How I chose my major
A student shares her discernment process for her major and her career path
The process of declaring a major is a little different for everyone. Some students come into college knowing exactly what they will study, because it will lead to the career or vocation they know they want to pursue. For others, it’s a winding path.
That’s how it was for me. When I first came to Loyola, I was prepared to declare a major in political science. I had worked as an intern in the office of Congressman Chris Van Hollen (D-Md.) during my senior year of high school that led me to want to pursue the field.
With that in mind, I took a class in American Politics during my first semester.

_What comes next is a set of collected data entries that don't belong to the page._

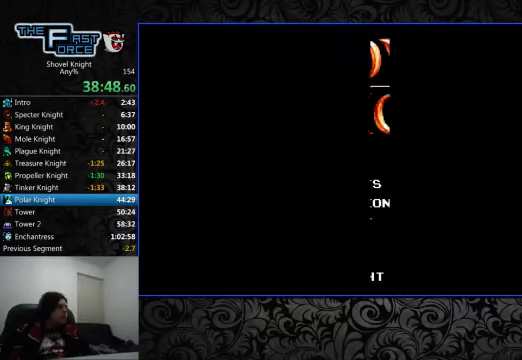
Gameplay with a controller (PlayStation layout); each line is a JSON object with the inputs held at the frame after it. "events" lists button and stick changes between this image and that frame as [ms after this image, input, new state], when the widget could be followed in between. Not read: L1 L2 L3 R1 R2 R3.
{"buttons": [], "left_stick": "center", "right_stick": "center", "events": [[66, "CROSS", "up"], [133, "CROSS", "down"], [200, "CROSS", "up"], [266, "CROSS", "down"], [333, "CROSS", "up"], [433, "CROSS", "down"], [500, "CROSS", "up"]]}
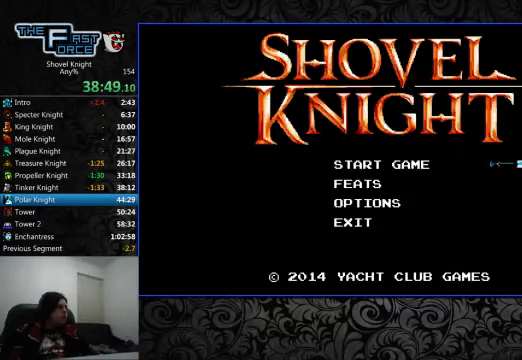
{"buttons": [], "left_stick": "center", "right_stick": "center", "events": [[66, "CROSS", "down"], [166, "CROSS", "up"], [233, "CROSS", "down"], [300, "CROSS", "up"], [400, "CROSS", "down"], [466, "CROSS", "up"]]}
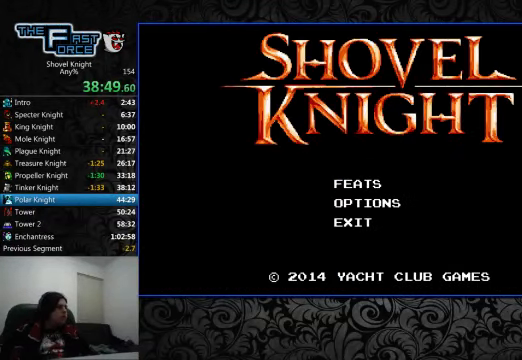
{"buttons": [], "left_stick": "center", "right_stick": "center", "events": [[66, "CROSS", "down"], [133, "CROSS", "up"], [200, "CROSS", "down"], [300, "CROSS", "up"], [366, "CROSS", "down"], [466, "CROSS", "up"]]}
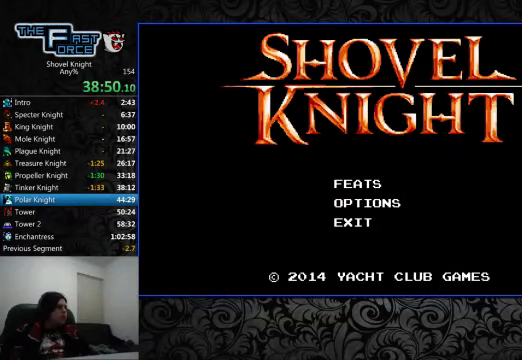
{"buttons": [], "left_stick": "center", "right_stick": "center", "events": [[66, "CROSS", "down"], [100, "CROSS", "up"], [200, "CROSS", "down"], [300, "CROSS", "up"], [366, "CROSS", "down"], [466, "CROSS", "up"]]}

I learned a lot in that class, but nothing so valuable as what I learned about myself: Politics did not suit my interests. As you can imagine, this revelation left me extremely perplexed and frustrated. I thought I should have some idea of what I wanted to study, and that was not the case. (I’ve since realized that knowing what you don’t want to study is as valuable as figuring out what you do.)
Call on the experts
My adviser at the time, Doug Harris, Ph.D., helped me sort through my thoughts. After writing a list of my strengths and weaknesses, we came to the conclusion that a major in the Sellinger School of Business and Management would be more in line with my interests and goals. I told Dr. Harris that I enjoyed working with others, networking, analyzing data, and problem solving. With that in mind, I narrowed my choices down to three possible majors: finance, marketing, and international business.
I decided to take the core classes offered in Sellinger, which gave me a better grasp about what a business degree of study entailed. I recall taking my first marketing class, MK 240 with Jason Zhang, Ph.D., associate professor of marketing. Everything about that class intrigued me. I knew then that marketing was the major I wanted to pursue. It was, more or less, a gut decision.
Match interest with purpose
I felt I was back on track with my academic path, but in addition to my studies, I wanted to recognize and further explore my interest and passion in problem solving. I was taking an Information Systems introductory class as part of my business major, and I soon discovered I really enjoyed this subject. As a result, I decided to minor in Information Systems (IS). While I did this for my own intellectual satisfaction, I soon learned that having a minor in IS made me more marketable to employers when I started my job search.
When I was looking for resources to help me discern my major, I found talking with professors about their career paths and meeting with my advisor helped me through this process. The faculty members at Loyola want you to succeed, so if they don’t have the answers, they do know the direction to point you in. With the support and guidance of my professors, the process of selecting a field of study was far less challenging than I had expected.
I’ve been fortunate to have great professors throughout my college career. Professor Zhang was essential in helping me to realize that marketing was the field of study that I wanted to pursue. I recall sitting down with him and talking about post college opportunities in the business world. He has been very supportive throughout my time at Loyola and was always available and easy to communicate with. And Astrid Schmidt-King, J.D., LL.M., really helped me prepare for my job interview process by giving me great advice. She was my professor for Legal Environment of Business, a class I took first semester my senior year.
In addition, Loyola’s Career Center was a huge resource in both preparing for and lining up interviews with potential employers. I’ve recognized how beneficial the networking connections are through Loyola and with alumni. Loyola students have incredible access to connections, both in the Baltimore-D.C. metro area and all over the country—and world—through the Greyhound network.
Keep three things in mind
My journey in choosing a field of study has diverged at several points while at Loyola, and my experience taught me a few valuable lessons that I hope will inspire future Greyhounds, particularly if there are no “ah-ha!” moments during those first weeks (and even your first year) on campus:
1. Let life work itself out. The less pressure you put on yourself to have a concrete plan, the more you make yourself open to discovering a passion, which could then lead to an area of study.
2. Don’t be afraid to ask for help, even if that help is just listening to you talk through your decision-making process, your goals, and your interests.
3. At Loyola, there is an abundance of support, guidance, and expertise to be tapped from faculty, administrators, student service departments, and even upperclassmen who have been through the process.
Fast-forward to my senior year, and I am thrilled to say I have accepted a job, which I will start this summer after graduation. Nobody is more surprised than I am to say my job is in the finance sector. I did not think I would end up in finance, given that I concentrated my business focus on marketing, but this is why it is important to embrace the breadth and depth of the academic offerings at Loyola, and equally as important to keep an open mind. I will be bringing everything I learned at Loyola—not only from my business classes, but from core classes, service-learning, studying abroad, and internship experiences—as I begin my next chapter.